Kolumnen
16.04.2017 15:37

Einblicke

Meine Tattoos

Moderator Kurt Zurfluh über die Entrüstung der TV-Gemeinde. Der 67-Jährige war langjähriger Kolumnist unserer Zeitung. Am Samstag verstarb er während einer Reise auf Kuba an Herzversagen.

Köstlich amüsiert habe ich mich über die Geschichte mit der tätowierten TV-Modera­torin in der Sendung «Glanz und Gloria». Da erlaubte sich ein Teenager tatsächlich, im Gespräch mit Kulturminister Berset die bemalten Arme zu zeigen. Ein TV-Kritiker machte daraus eine Todsünde, was zu einem «Shitstorm» im Internet führte. Wie immer mit vielen einseitigen, engstirnigen, intoleranten und dummen Kommentaren.
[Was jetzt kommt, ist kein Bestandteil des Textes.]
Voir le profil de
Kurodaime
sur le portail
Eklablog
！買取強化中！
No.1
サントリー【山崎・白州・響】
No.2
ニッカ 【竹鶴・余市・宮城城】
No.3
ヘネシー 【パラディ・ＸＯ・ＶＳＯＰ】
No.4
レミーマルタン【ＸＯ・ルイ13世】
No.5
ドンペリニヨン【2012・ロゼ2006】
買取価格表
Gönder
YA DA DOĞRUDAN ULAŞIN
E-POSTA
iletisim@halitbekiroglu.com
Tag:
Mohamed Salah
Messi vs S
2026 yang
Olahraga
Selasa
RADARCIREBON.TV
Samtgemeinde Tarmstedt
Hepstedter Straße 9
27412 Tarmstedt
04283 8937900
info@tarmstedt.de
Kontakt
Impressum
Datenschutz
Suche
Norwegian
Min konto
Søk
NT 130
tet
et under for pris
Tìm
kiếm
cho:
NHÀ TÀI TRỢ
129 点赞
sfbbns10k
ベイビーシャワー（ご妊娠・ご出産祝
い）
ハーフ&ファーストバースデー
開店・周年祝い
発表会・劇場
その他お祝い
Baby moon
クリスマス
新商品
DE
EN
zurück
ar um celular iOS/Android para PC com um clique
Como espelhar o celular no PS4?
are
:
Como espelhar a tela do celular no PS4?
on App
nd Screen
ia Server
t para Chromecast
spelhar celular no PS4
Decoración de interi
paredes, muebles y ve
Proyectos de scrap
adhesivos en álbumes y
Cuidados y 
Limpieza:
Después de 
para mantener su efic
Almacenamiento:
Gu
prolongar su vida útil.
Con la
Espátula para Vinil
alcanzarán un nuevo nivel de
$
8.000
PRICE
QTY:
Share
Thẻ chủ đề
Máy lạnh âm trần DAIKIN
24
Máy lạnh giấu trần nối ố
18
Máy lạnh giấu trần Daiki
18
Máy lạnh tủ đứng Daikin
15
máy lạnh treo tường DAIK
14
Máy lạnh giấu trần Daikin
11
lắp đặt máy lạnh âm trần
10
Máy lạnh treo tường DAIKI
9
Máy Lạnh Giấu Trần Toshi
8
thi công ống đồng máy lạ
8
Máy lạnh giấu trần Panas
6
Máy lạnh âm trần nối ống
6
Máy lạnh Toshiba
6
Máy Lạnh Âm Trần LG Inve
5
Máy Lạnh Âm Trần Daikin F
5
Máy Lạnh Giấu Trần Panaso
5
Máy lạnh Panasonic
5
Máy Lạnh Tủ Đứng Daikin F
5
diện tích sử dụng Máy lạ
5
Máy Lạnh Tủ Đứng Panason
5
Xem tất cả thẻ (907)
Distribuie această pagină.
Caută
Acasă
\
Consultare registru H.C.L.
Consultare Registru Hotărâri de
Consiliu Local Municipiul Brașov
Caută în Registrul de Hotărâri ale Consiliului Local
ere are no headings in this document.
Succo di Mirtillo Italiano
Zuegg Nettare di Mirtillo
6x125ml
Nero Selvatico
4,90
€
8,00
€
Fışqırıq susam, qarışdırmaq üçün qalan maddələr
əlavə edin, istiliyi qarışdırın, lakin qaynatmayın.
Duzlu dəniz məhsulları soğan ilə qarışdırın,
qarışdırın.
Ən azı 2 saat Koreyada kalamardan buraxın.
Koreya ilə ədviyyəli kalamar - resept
Wie hatten wir Fernseh- und Radiomoderatoren doch vor 30 und mehr Jahren ein Herrenleben, als wir uns noch das eine oder andere Spässchen am Bildschirm und Mikrofon leisten konnten. Gut, einige – vor allem jene in den SRG-Direktionsetagen – fanden die Spässchen überhaupt nicht lustig. Ihnen ging zu weit, dass ich als 25-jähriger Schnösel nach einem Gespräch mit Skirennfahrerin Rösli Streiff der 80-Jährigen einen herzhaften Kuss auf die Wange – nicht auf die Lippen – drückte.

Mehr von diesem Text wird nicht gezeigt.